» Work required:
Return every line of the records below word for word, in the same order.
** Begin Extracted data **
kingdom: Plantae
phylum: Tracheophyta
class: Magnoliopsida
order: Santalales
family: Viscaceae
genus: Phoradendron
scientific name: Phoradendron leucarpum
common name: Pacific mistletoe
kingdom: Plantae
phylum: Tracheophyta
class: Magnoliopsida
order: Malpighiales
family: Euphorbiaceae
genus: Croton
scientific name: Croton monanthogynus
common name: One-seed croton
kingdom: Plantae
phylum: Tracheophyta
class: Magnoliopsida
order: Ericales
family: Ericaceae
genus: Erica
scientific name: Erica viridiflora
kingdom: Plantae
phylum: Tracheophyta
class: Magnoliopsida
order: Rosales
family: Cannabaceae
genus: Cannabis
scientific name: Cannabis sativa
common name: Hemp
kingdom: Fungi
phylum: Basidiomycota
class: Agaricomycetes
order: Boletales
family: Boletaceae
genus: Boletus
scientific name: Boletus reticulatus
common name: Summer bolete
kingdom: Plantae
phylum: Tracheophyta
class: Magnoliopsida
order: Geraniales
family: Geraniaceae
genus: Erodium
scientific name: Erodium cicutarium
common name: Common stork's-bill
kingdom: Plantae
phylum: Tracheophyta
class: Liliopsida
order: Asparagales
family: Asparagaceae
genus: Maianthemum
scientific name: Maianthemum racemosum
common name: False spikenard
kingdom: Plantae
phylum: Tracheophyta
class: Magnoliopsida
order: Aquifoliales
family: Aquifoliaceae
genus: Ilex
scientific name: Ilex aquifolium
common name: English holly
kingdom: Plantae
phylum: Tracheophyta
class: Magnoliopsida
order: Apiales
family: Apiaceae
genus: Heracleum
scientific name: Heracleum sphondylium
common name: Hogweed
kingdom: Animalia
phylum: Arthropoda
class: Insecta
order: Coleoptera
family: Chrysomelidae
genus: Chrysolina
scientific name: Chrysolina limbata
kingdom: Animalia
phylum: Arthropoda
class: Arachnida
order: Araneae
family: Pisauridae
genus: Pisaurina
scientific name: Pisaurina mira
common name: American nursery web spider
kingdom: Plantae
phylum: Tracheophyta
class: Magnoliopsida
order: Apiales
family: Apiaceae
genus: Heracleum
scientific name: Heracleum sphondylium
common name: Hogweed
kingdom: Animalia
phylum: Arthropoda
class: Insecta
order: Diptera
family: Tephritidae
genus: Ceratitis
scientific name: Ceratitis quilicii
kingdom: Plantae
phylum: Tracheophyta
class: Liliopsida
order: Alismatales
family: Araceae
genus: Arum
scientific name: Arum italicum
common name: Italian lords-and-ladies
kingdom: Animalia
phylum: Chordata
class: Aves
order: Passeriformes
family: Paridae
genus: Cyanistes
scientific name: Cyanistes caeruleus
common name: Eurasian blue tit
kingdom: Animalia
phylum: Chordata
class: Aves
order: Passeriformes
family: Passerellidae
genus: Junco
** End Extracted data **
» Exercise output:
kingdom: Plantae
phylum: Tracheophyta
class: Magnoliopsida
order: Santalales
family: Viscaceae
genus: Phoradendron
scientific name: Phoradendron leucarpum
common name: Pacific mistletoe
kingdom: Plantae
phylum: Tracheophyta
class: Magnoliopsida
order: Malpighiales
family: Euphorbiaceae
genus: Croton
scientific name: Croton monanthogynus
common name: One-seed croton
kingdom: Plantae
phylum: Tracheophyta
class: Magnoliopsida
order: Ericales
family: Ericaceae
genus: Erica
scientific name: Erica viridiflora
kingdom: Plantae
phylum: Tracheophyta
class: Magnoliopsida
order: Rosales
family: Cannabaceae
genus: Cannabis
scientific name: Cannabis sativa
common name: Hemp
kingdom: Fungi
phylum: Basidiomycota
class: Agaricomycetes
order: Boletales
family: Boletaceae
genus: Boletus
scientific name: Boletus reticulatus
common name: Summer bolete
kingdom: Plantae
phylum: Tracheophyta
class: Magnoliopsida
order: Geraniales
family: Geraniaceae
genus: Erodium
scientific name: Erodium cicutarium
common name: Common stork's-bill
kingdom: Plantae
phylum: Tracheophyta
class: Liliopsida
order: Asparagales
family: Asparagaceae
genus: Maianthemum
scientific name: Maianthemum racemosum
common name: False spikenard
kingdom: Plantae
phylum: Tracheophyta
class: Magnoliopsida
order: Aquifoliales
family: Aquifoliaceae
genus: Ilex
scientific name: Ilex aquifolium
common name: English holly
kingdom: Plantae
phylum: Tracheophyta
class: Magnoliopsida
order: Apiales
family: Apiaceae
genus: Heracleum
scientific name: Heracleum sphondylium
common name: Hogweed
kingdom: Animalia
phylum: Arthropoda
class: Insecta
order: Coleoptera
family: Chrysomelidae
genus: Chrysolina
scientific name: Chrysolina limbata
kingdom: Animalia
phylum: Arthropoda
class: Arachnida
order: Araneae
family: Pisauridae
genus: Pisaurina
scientific name: Pisaurina mira
common name: American nursery web spider
kingdom: Plantae
phylum: Tracheophyta
class: Magnoliopsida
order: Apiales
family: Apiaceae
genus: Heracleum
scientific name: Heracleum sphondylium
common name: Hogweed
kingdom: Animalia
phylum: Arthropoda
class: Insecta
order: Diptera
family: Tephritidae
genus: Ceratitis
scientific name: Ceratitis quilicii
kingdom: Plantae
phylum: Tracheophyta
class: Liliopsida
order: Alismatales
family: Araceae
genus: Arum
scientific name: Arum italicum
common name: Italian lords-and-ladies
kingdom: Animalia
phylum: Chordata
class: Aves
order: Passeriformes
family: Paridae
genus: Cyanistes
scientific name: Cyanistes caeruleus
common name: Eurasian blue tit
kingdom: Animalia
phylum: Chordata
class: Aves
order: Passeriformes
family: Passerellidae
genus: Junco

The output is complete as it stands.